- The task: Below this line is a listing that includes pictures. Copy exactly, and only, the lines from the one containing "left knee: (263, 195)" through the one containing "left ankle: (63, 135)"; the pictures do not go in the copy.

- Data section:
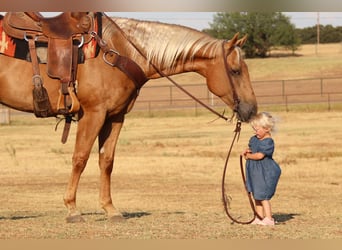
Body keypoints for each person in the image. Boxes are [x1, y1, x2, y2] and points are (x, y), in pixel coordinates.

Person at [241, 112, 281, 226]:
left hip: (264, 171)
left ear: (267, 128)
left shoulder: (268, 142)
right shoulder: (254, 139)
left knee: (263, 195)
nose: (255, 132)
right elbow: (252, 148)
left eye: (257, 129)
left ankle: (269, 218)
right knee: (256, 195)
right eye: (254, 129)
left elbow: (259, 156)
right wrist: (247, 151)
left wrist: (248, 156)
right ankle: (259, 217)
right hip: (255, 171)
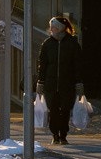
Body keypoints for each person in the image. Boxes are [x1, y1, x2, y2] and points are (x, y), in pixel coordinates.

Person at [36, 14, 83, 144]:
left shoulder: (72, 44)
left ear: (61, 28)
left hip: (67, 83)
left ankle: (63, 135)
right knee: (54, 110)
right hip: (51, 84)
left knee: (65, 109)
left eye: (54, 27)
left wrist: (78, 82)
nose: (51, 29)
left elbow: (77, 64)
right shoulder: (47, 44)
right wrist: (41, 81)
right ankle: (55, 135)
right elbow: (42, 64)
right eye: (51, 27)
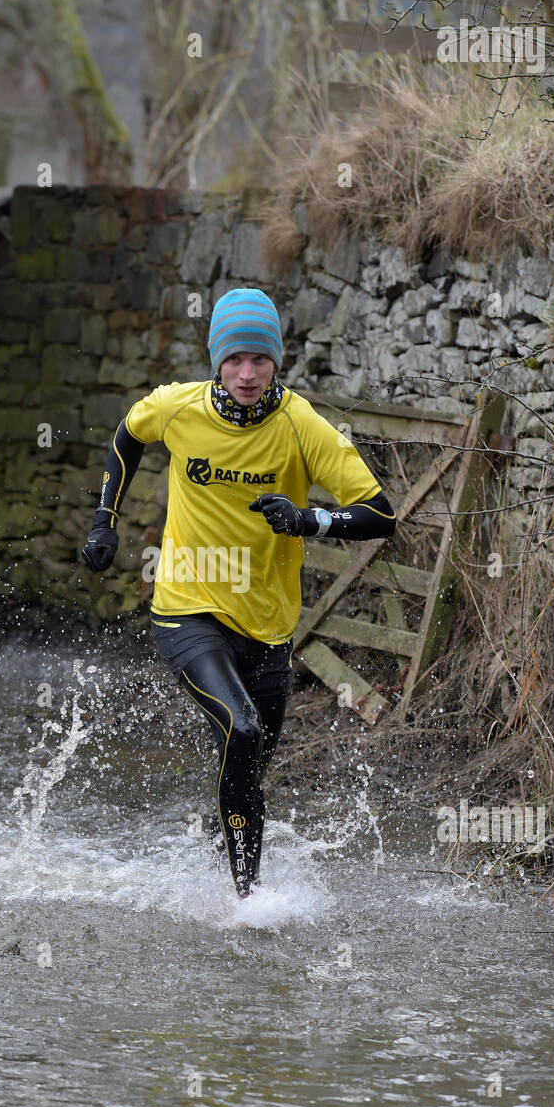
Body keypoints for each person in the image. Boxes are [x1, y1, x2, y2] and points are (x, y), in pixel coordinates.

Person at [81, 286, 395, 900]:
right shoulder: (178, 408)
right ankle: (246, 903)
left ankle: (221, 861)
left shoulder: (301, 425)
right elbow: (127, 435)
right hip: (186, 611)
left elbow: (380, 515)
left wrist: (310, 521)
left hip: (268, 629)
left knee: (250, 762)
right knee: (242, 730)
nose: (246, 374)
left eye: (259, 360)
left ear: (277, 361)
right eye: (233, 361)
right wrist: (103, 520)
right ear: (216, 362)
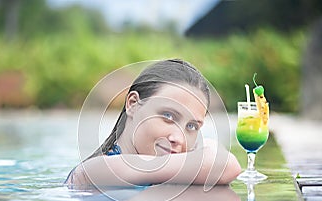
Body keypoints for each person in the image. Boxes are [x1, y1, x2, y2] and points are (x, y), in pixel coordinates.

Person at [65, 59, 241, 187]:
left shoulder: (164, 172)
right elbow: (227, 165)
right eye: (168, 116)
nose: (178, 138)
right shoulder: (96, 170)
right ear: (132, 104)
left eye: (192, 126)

- Solution for this exercise:
left knee: (263, 195)
nose: (255, 132)
right elbow: (252, 148)
left eye: (257, 129)
left ankle: (269, 218)
right knee: (256, 195)
right eye: (254, 129)
left elbow: (259, 156)
right wrist: (247, 151)
left wrist: (248, 156)
right ankle: (259, 217)
right hip: (255, 171)
Body keypoints for each person in the image. Boxes are [x1, y1, x2, y2] and points are (x, y), in pixel coordinates.

Person at [36, 14, 83, 144]:
left shoulder: (72, 44)
left ear: (61, 28)
left hip: (67, 83)
left ankle: (63, 135)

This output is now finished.